***** Provided material

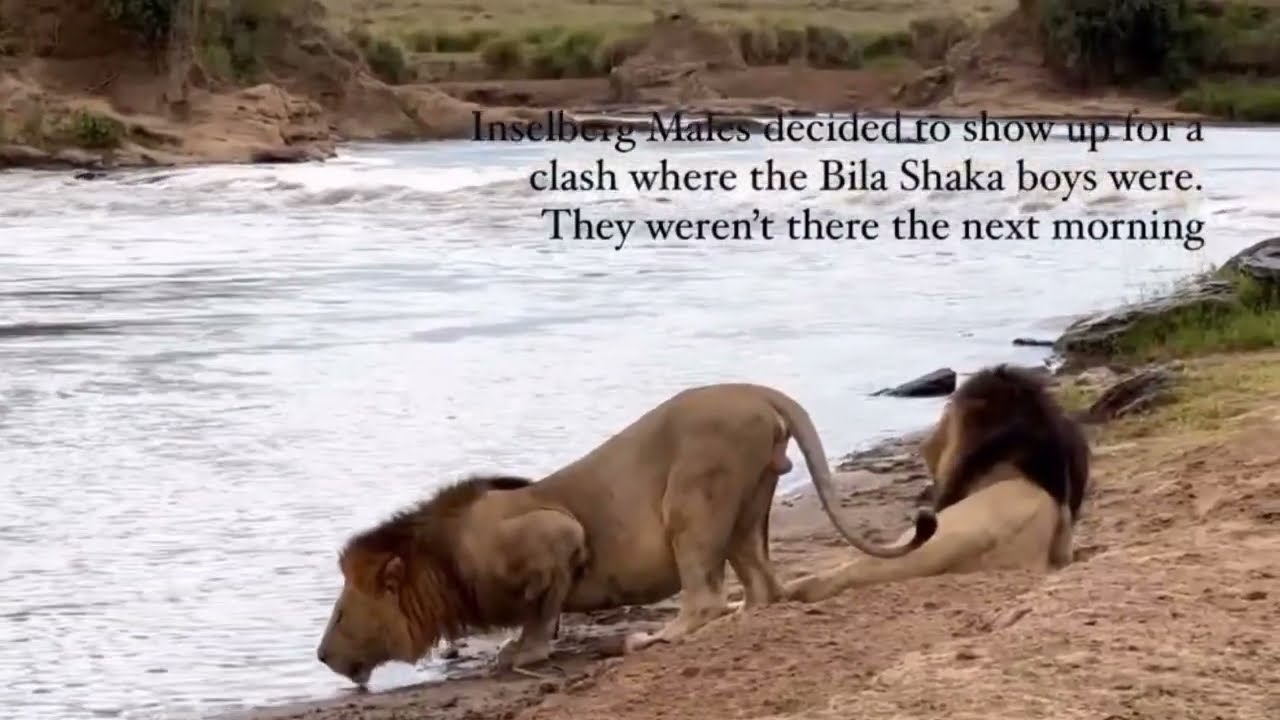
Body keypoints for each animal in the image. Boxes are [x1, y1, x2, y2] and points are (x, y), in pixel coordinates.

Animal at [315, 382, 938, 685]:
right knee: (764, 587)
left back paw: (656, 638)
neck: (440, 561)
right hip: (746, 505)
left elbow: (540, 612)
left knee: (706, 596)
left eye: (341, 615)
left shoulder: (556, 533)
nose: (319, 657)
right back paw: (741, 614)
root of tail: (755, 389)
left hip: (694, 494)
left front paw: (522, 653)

**********
***** Provided material

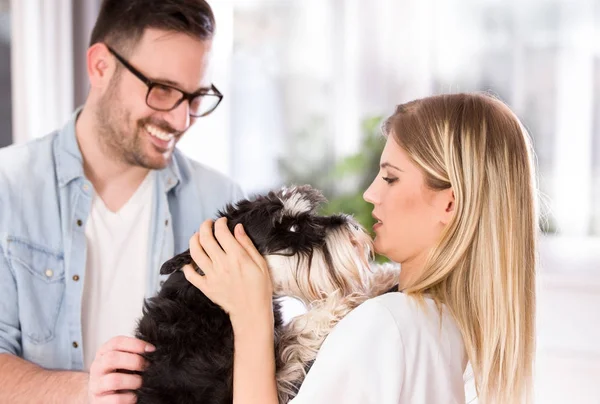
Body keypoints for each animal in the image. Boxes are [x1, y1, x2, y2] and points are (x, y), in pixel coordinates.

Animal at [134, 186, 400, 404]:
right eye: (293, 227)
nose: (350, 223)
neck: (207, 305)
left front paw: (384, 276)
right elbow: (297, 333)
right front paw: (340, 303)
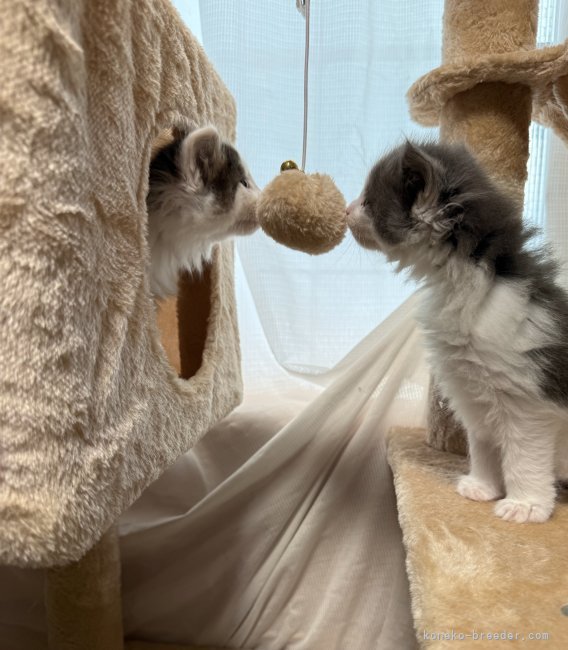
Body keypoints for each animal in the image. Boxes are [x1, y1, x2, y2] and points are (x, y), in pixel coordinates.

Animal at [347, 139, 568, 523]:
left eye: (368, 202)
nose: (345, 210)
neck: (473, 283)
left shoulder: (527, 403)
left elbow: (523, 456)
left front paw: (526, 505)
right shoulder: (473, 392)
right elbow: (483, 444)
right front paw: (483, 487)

**********

Since the pictures are not part of the copy, please transcribe only the lines above from the one with "left front paw: (384, 276)" through the one with "right front paw: (483, 487)", exactly and with both ends.

| Response to this exercise |
left front paw: (384, 276)
right elbow: (297, 333)
right front paw: (340, 303)
Body keypoints for each animal in the image. Boxes are [x1, y1, x2, y2] and points are (x, y), in pixel coordinates.

Animal at [347, 139, 568, 523]:
left eye: (368, 202)
nose: (345, 210)
neck: (473, 283)
left shoulder: (527, 403)
left elbow: (523, 456)
left front paw: (526, 505)
right shoulder: (473, 392)
right elbow: (483, 444)
right front paw: (483, 487)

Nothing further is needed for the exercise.